Saturday, October 30, 2010

Village Voice: "Kermit Ruffins Couldn't Be Happier"

by Alex Rawls

Why the New Orleans icon is in no hurry to come to a city near you





"Nothing like barbecue between sets to pick up the band."Trumpeter Kermit Ruffins sprays a steady stream of lighter fluid on a small flame in his rolling barbecue pit, parked in front of Sydney's Saloon on St. Bernard Avenue in New Orleans. He's out of his usual suit and hat, wearing instead a white undershirt, jeans, rarely used white tennis shoes, and a kerchief. Ruffins has been an icon in New Orleans since his days with the Rebirth Brass Band; his recurring role on HBO's Treme further raised his profile nationwide. For visitors to the city, he is now emblematic of New Orleans' determination to have a good time, no matter what. Like today, for example: It's Monday afternoon—an off day—and he's in the mood to cook.
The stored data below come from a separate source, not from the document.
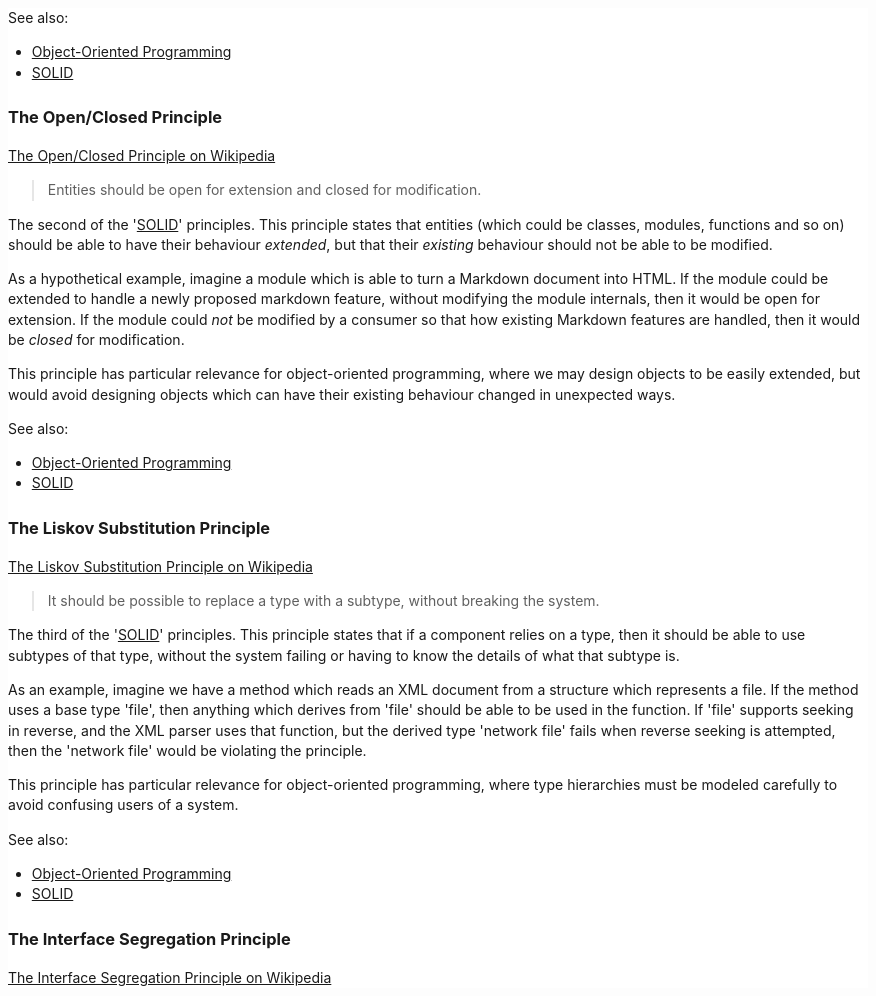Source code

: See also:

- [Object-Oriented Programming](#todo)
- [SOLID](#solid)

### The Open/Closed Principle

[The Open/Closed Principle on Wikipedia](https://en.wikipedia.org/wiki/Open%E2%80%93closed_principle)

> Entities should be open for extension and closed for modification.

The second of the '[SOLID](#solid)' principles. This principle states that entities (which could be classes, modules, functions and so on) should be able to have their behaviour _extended_, but that their _existing_ behaviour should not be able to be modified.

As a hypothetical example, imagine a module which is able to turn a Markdown document into HTML. If the module could be extended to handle a newly proposed markdown feature, without modifying the module internals, then it would be open for extension. If the module could _not_ be modified by a consumer so that how existing Markdown features are handled, then it would be _closed_ for modification.

This principle has particular relevance for object-oriented programming, where we may design objects to be easily extended, but would avoid designing objects which can have their existing behaviour changed in unexpected ways.

See also:

- [Object-Oriented Programming](#todo)
- [SOLID](#solid)

### The Liskov Substitution Principle

[The Liskov Substitution Principle on Wikipedia](https://en.wikipedia.org/wiki/Liskov_substitution_principle)

> It should be possible to replace a type with a subtype, without breaking the system.

The third of the '[SOLID](#solid)' principles. This principle states that if a component relies on a type, then it should be able to use subtypes of that type, without the system failing or having to know the details of what that subtype is.

As an example, imagine we have a method which reads an XML document from a structure which represents a file. If the method uses a base type 'file', then anything which derives from 'file' should be able to be used in the function. If 'file' supports seeking in reverse, and the XML parser uses that function, but the derived type 'network file' fails when reverse seeking is attempted, then the 'network file' would be violating the principle.

This principle has particular relevance for object-oriented programming, where type hierarchies must be modeled carefully to avoid confusing users of a system.

See also:

- [Object-Oriented Programming](#todo)
- [SOLID](#solid)

### The Interface Segregation Principle

[The Interface Segregation Principle on Wikipedia](https://en.wikipedia.org/wiki/Interface_segregation_principle)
Before that, though, he's shooting the shit with guys on the corner, nursing a Bud Light, and prepping the grill for hot sausage later. He has a new album—" 'Hap-py talk, keep talkin' happy talk,' " he sings. "That's the title track. We put a second-line beat on it." But he's also got bats, balls, and his baseball glove in the back of his pick-up. "We've got a game every week," he says. "I'm the pitcher." After the game, he plans to return to Sidney's, the bar he owns in the Treme neighborhood, and grill out. When a neighbor opening a body shop across the street complains that he can't eat pork, Ruffins reassures him: "All-beef sausages. And once I start cooking, people bring other stuff—chickens, burgers."


The New Orleans–born-and-bred Ruffins was one of the founders of the Rebirth Brass Band in 1983, but he went solo in 1992. He is often likened to Louis Armstrong, but only as the good-natured embodiment of the Crescent City's mix of traditional jazz, the blues, and street-parade music. He'll travel if the price is right (mostly festival gigs, including a two-night stint at BAM in December), but he toured with Rebirth and doesn't feel the need to go through that again. He's got enough work in New Orleans, and he can do what he wants. Old friends from Clark Senior High School hang out at Sidney's—"We can talk about the same teachers and stuff that happened"—and he tailgates outside of Treme bars when the Saints play home games at the Louisiana Superdome. "I can't smoke reefer in the Dome," he says, his eyes widening conspiratorially. "It's better here. It's more convenient. It's more like a party."


Ruffins's grill is part of his identity. He cooks wherever he goes, even outside the studio during sessions. It's 12 feet long from trailer hitch to smoker, built in Atlanta for $4,200. A Saints window flag is duct-taped to its chimney. With a backing band called the Barbecue Swingers, it's a must, and he's had it for 10 years. Before that, he'd set up a grill in the bed of his truck when he played Thursday nights at Vaughan's in the Bywater. "Nothing like barbecue between sets to pick up the band," he says, laughing. "And it makes everything smell like a picnic." Oh, and by the way: "You know what else we did?" Ruffins sings: " 'What makes that little old ant/Think he can move that rubber tree plant?/High hopes/He's got hi-i-igh hopes!' " He mimics smoking a reefer and cracks himself up.


Happy Talk presents Ruffins looking outward. He's prone to celebrating the city, generally, and Treme, specifically, with tourist-bureau regularity, but there he leans on the standards and a band of New Orleans A-list talent that brings every track to life. He's a casual vocalist who settles for clichés more often than he should, but he's still the Pied Piper of Good Times for New Orleanians and New Orleanians at heart. In Treme's premiere episode, someone asks Ruffins, "Don't you want to be famous? Are you standing there telling me that all you want to do is get high, play some trumpet, and barbecue in New Orleans your whole damned life?" The answer: "That'll work."